* Transcribed page contents *

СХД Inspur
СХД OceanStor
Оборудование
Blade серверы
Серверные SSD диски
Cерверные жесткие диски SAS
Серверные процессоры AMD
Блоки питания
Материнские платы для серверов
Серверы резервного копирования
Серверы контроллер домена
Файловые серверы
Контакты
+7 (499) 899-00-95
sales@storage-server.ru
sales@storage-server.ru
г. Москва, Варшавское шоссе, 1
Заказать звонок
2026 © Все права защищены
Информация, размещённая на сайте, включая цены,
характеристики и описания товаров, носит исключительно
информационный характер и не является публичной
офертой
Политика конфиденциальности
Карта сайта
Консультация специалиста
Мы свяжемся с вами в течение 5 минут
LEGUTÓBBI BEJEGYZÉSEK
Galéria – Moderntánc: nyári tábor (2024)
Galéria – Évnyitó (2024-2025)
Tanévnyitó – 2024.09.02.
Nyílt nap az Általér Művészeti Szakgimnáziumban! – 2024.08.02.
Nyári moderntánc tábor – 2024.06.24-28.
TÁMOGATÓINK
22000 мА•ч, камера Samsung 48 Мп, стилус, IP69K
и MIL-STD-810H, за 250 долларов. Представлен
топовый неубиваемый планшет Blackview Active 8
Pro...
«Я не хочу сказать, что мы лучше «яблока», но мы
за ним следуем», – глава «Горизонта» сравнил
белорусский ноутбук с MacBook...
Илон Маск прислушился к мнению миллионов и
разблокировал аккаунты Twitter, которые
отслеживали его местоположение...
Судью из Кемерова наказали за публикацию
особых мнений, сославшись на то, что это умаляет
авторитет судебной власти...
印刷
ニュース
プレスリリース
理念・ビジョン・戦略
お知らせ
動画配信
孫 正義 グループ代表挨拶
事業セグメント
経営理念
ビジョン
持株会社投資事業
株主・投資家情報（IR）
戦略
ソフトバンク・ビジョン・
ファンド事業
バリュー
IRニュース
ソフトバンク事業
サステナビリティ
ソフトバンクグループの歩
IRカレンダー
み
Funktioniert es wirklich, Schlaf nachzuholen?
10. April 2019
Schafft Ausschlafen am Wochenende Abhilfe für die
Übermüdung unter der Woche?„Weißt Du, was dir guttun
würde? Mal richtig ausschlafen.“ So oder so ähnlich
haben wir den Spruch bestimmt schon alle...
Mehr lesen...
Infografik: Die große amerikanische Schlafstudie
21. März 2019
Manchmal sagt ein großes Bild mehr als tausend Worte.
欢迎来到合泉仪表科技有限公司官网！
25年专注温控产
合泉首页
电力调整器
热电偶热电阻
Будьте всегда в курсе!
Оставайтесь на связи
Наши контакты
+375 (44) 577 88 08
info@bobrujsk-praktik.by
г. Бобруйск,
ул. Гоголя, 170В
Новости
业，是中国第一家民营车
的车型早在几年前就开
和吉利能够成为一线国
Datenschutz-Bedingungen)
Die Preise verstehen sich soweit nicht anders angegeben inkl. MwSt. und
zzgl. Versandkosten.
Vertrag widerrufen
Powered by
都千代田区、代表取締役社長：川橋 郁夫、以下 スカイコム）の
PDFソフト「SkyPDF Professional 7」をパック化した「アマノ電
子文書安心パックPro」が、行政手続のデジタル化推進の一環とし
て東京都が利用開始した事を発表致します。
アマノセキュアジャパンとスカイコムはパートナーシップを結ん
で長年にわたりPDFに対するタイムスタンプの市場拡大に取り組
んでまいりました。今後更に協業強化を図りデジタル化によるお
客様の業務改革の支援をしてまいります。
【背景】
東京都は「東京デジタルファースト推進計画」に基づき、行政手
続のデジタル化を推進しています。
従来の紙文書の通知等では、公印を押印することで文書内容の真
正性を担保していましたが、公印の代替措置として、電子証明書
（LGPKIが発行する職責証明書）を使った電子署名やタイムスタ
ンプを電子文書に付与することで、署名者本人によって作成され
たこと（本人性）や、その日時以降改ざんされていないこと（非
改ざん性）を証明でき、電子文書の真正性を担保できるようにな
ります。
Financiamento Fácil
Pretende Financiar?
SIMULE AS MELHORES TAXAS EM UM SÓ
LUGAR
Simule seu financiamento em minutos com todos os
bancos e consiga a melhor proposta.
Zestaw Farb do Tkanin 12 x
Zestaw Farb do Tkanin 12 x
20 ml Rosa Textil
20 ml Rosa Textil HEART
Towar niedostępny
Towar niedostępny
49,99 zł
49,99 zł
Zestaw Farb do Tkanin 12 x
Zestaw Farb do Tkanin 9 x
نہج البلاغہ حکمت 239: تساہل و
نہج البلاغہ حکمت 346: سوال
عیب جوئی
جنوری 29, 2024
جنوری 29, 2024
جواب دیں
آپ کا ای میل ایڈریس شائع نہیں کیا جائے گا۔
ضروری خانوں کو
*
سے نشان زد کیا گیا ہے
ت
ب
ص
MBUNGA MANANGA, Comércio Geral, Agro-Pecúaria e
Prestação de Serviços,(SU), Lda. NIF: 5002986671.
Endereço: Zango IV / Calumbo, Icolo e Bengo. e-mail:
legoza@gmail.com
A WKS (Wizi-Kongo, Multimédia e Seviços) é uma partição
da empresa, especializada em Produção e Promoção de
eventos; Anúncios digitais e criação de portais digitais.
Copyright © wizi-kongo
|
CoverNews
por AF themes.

* What needs to be done *
Count the lines in the rows above that contain the string "диски". Reply with the number only.

* Exercise output *
2